What to work on.
1. According to the forum thread, why does Kopachris consider the advertising not very effective?
2. Repeat the part of the forum thread starting at "Кипа тут видела" and ending at "would not buy.".

Reading text.
####################
# Диеты. Похуде&



## Guest

Кипа тут видела топиков о диетах.. конкретно ничего никто сказать не может.. 
Повсюду постить нет желания, но вот в помощь делюсь информативным ресурсом, кто хочет, смотрите.


----------



## Kopachris

Not very effective to advertise in Russian on a mostly English website. Still, I was intrigued enough to at least translate and read it. 1/10, would not buy.


----------



## Guest

Ваша России не очень хорошо, почему бы вам не попробовать это на английском языке


----------



## Art Rock

垃圾邮件发送者吸 ！


----------



## Hassid

Déjense de ***** y escriban en algun idioma conocido!


----------



## violadude

Was wilst du??
####################
Records from a collection

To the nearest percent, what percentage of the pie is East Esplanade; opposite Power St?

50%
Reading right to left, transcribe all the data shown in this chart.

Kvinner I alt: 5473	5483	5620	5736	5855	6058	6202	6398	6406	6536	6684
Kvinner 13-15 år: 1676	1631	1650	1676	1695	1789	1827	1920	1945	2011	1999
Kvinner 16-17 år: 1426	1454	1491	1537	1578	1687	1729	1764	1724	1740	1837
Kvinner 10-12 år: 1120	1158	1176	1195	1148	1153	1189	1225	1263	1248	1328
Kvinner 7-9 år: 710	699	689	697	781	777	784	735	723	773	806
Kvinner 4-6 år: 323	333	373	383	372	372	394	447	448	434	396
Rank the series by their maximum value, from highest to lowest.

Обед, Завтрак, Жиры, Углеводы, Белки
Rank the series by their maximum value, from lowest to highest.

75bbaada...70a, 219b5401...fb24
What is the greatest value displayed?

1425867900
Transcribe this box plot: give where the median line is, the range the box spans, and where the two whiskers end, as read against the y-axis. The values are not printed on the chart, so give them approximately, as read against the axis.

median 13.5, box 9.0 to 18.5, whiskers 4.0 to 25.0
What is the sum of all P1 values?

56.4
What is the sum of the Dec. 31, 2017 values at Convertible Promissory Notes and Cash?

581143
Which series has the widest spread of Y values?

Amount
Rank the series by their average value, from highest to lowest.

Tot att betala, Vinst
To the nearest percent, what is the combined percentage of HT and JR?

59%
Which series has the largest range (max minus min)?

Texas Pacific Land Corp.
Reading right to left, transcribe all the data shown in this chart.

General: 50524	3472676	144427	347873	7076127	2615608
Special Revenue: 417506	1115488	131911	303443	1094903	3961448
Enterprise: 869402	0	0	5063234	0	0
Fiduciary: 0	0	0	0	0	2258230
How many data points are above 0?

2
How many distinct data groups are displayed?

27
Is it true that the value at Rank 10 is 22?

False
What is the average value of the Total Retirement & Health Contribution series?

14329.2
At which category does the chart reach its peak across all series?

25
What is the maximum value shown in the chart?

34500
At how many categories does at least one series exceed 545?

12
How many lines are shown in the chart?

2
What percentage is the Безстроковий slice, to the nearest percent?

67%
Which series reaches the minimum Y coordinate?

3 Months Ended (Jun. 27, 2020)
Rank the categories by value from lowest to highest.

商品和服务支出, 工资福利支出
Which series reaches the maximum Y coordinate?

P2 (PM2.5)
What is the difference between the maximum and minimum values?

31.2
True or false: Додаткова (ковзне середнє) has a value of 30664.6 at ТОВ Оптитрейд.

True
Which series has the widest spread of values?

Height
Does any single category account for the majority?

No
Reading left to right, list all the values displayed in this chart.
####################
Numbered responses.
1. It is in Russian on a mostly English website.

2.
Кипа тут видела топиков о диетах.. конкретно ничего никто сказать не может.. 
Повсюду постить нет желания, но вот в помощь делюсь информативным ресурсом, кто хочет, смотрите.


----------



## Kopachris

Not very effective to advertise in Russian on a mostly English website. Still, I was intrigued enough to at least translate and read it. 1/10, would not buy.